• TASK PROMPT:
Whenever a line in the data holds the string "shown", copy that line.

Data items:
Segment Open
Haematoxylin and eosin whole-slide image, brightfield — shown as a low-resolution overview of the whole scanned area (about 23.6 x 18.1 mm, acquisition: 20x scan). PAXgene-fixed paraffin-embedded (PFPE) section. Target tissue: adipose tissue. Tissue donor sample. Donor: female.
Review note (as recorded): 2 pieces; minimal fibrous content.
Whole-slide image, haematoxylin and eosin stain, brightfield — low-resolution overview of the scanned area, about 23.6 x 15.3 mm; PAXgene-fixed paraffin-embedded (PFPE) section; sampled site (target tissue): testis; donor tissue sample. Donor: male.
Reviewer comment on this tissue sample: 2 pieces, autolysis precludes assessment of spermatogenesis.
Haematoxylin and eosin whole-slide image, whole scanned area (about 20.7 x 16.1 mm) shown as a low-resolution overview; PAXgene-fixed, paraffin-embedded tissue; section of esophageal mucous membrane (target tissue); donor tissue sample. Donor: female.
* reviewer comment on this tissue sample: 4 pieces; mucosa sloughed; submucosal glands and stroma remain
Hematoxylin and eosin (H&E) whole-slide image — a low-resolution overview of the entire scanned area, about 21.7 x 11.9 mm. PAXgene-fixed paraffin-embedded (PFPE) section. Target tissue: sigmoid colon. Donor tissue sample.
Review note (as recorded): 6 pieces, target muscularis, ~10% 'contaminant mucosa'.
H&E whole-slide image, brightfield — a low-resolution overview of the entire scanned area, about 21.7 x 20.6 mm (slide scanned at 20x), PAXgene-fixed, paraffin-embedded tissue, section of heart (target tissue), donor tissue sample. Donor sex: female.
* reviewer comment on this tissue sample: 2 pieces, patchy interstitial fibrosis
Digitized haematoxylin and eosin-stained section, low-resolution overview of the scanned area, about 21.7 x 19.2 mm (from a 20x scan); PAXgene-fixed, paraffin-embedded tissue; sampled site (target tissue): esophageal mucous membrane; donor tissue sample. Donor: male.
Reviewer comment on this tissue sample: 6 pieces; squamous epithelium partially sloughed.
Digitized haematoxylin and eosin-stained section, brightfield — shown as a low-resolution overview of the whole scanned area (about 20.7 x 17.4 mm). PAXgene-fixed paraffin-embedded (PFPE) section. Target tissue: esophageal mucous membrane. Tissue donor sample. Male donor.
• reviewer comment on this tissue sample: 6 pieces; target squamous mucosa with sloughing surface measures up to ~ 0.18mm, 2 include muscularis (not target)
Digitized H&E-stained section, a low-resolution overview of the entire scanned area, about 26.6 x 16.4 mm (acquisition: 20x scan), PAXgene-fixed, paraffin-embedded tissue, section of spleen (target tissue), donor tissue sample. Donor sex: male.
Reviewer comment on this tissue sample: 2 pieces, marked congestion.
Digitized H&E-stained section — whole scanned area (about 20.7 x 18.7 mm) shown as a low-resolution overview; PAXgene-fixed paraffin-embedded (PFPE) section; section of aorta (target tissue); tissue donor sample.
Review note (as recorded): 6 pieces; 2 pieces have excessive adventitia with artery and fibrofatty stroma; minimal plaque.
Segment Closed
• EXERCISE RESPONSE:
Haematoxylin and eosin whole-slide image, brightfield — shown as a low-resolution overview of the whole scanned area (about 23.6 x 18.1 mm, acquisition: 20x scan). PAXgene-fixed paraffin-embedded (PFPE) section. Target tissue: adipose tissue. Tissue donor sample. Donor: female.
Haematoxylin and eosin whole-slide image, whole scanned area (about 20.7 x 16.1 mm) shown as a low-resolution overview; PAXgene-fixed, paraffin-embedded tissue; section of esophageal mucous membrane (target tissue); donor tissue sample. Donor: female.
Digitized haematoxylin and eosin-stained section, brightfield — shown as a low-resolution overview of the whole scanned area (about 20.7 x 17.4 mm). PAXgene-fixed paraffin-embedded (PFPE) section. Target tissue: esophageal mucous membrane. Tissue donor sample. Male donor.
Digitized H&E-stained section — whole scanned area (about 20.7 x 18.7 mm) shown as a low-resolution overview; PAXgene-fixed paraffin-embedded (PFPE) section; section of aorta (target tissue); tissue donor sample.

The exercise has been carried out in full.